作業課題:
• 1. 議事録によると、この審議会の開催場所はどこか。
• 2. 議事録の「1 日 時 | 平成11年4月28日(水)」から「見をお伺いしたいと思います。」までを、一字一句変えずに書き写せ。

抜粋本文:
------------------------
1 日 時 | 平成11年4月28日(水) 午前10時から午前10時30分まで | |
2 場 所 | 労働省省議室 | |
3 出席者 | 公益代表委員 | 岡部委員、桑原委員、神代会長、辻山委員、嶺委員、渡辺委員 |
労働者代表委員 | 小柳委員、加藤委員、金子委員、久保委員、滝澤委員、山口委員、山根委員 | |
使用者代表委員 | 浅澤委員、石井委員、小柳委員、栗原委員、坂口委員、渡辺委員 | |
事務局 | 鈴木賃金時間部長、羽毛田賃金課長、宇野主任中央賃金指導官 | |
4 議 題 | ・ 目安制度について | |
5 議事内容 | 別紙のとおり | |
6 配布資料 | 目安制度のあり方に関する検討の進め方について(案) |
(別紙)
○会長
ただいまから第147回中央最低賃金審議会を開催いたします。前回の審議会で労側から「目安制度のあり方」について、今後審議会において議論をしていただきたい旨のご提案がありました。使用者側が持ち帰り検討することとなっておりましたので、まず使用者側のご意見をお伺いしたいと思います。
------------------------
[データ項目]
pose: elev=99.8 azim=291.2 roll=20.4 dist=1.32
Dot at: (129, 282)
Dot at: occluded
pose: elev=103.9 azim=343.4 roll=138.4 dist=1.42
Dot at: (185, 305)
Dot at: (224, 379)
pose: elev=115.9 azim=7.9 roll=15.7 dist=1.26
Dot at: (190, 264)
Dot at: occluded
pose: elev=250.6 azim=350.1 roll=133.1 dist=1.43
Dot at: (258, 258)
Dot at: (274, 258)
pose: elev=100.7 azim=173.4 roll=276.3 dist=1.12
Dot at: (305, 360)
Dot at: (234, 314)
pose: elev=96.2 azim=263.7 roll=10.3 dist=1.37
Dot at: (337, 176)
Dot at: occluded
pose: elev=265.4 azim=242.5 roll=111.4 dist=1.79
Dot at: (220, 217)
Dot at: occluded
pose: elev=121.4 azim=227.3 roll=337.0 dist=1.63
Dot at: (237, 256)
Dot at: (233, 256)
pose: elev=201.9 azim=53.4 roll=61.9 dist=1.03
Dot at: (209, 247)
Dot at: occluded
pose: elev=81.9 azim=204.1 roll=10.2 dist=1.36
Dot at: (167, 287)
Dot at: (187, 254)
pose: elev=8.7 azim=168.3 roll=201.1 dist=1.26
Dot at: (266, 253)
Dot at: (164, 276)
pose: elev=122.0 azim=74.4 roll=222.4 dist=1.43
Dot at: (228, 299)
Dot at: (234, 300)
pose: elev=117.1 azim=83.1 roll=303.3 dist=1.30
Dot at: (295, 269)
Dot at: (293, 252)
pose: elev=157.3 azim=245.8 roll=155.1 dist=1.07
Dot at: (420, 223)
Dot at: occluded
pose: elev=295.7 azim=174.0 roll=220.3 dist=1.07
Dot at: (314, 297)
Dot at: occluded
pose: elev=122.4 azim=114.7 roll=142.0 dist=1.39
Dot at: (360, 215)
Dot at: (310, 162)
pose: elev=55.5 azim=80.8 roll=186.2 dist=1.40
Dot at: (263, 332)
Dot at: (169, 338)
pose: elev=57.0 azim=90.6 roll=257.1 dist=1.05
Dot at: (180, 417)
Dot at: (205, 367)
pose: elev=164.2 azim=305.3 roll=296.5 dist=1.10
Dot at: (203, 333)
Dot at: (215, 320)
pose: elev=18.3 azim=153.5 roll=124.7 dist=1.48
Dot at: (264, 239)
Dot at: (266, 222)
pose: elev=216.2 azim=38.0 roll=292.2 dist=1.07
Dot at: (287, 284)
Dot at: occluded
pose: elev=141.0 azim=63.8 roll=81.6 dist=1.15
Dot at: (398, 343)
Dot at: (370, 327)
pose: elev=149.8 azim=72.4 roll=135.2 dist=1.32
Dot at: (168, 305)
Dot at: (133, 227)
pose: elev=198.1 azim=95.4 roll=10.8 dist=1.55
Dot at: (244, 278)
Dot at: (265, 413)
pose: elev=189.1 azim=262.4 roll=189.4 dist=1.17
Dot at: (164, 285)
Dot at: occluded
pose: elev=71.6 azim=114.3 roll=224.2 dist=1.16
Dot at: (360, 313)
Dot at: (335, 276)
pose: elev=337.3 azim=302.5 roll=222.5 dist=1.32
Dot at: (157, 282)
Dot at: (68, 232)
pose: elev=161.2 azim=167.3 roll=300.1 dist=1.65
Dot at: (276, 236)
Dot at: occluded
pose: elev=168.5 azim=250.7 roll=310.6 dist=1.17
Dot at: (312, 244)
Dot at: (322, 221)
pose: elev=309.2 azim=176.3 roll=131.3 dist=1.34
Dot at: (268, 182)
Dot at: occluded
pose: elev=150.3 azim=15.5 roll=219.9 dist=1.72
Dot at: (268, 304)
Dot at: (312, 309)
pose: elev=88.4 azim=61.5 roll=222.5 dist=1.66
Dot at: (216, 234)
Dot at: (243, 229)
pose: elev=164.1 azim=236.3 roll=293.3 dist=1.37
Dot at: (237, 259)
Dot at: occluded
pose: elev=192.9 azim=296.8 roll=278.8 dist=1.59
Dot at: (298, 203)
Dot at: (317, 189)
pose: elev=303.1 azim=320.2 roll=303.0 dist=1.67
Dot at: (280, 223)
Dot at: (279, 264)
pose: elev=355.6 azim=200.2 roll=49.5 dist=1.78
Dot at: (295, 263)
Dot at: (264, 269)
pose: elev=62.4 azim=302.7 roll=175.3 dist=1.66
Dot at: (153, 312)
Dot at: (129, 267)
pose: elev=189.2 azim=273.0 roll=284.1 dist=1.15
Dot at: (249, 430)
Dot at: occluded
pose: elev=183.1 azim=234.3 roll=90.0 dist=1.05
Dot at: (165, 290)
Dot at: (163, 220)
------------------------
演習の解答:
• 1. 労働省省議室

• 2.
1 日 時 | 平成11年4月28日(水) 午前10時から午前10時30分まで | |
2 場 所 | 労働省省議室 | |
3 出席者 | 公益代表委員 | 岡部委員、桑原委員、神代会長、辻山委員、嶺委員、渡辺委員 |
労働者代表委員 | 小柳委員、加藤委員、金子委員、久保委員、滝澤委員、山口委員、山根委員 | |
使用者代表委員 | 浅澤委員、石井委員、小柳委員、栗原委員、坂口委員、渡辺委員 | |
事務局 | 鈴木賃金時間部長、羽毛田賃金課長、宇野主任中央賃金指導官 | |
4 議 題 | ・ 目安制度について | |
5 議事内容 | 別紙のとおり | |
6 配布資料 | 目安制度のあり方に関する検討の進め方について(案) |
(別紙)
○会長
ただいまから第147回中央最低賃金審議会を開催いたします。前回の審議会で労側から「目安制度のあり方」について、今後審議会において議論をしていただきたい旨のご提案がありました。使用者側が持ち帰り検討することとなっておりましたので、まず使用者側のご意見をお伺いしたいと思います。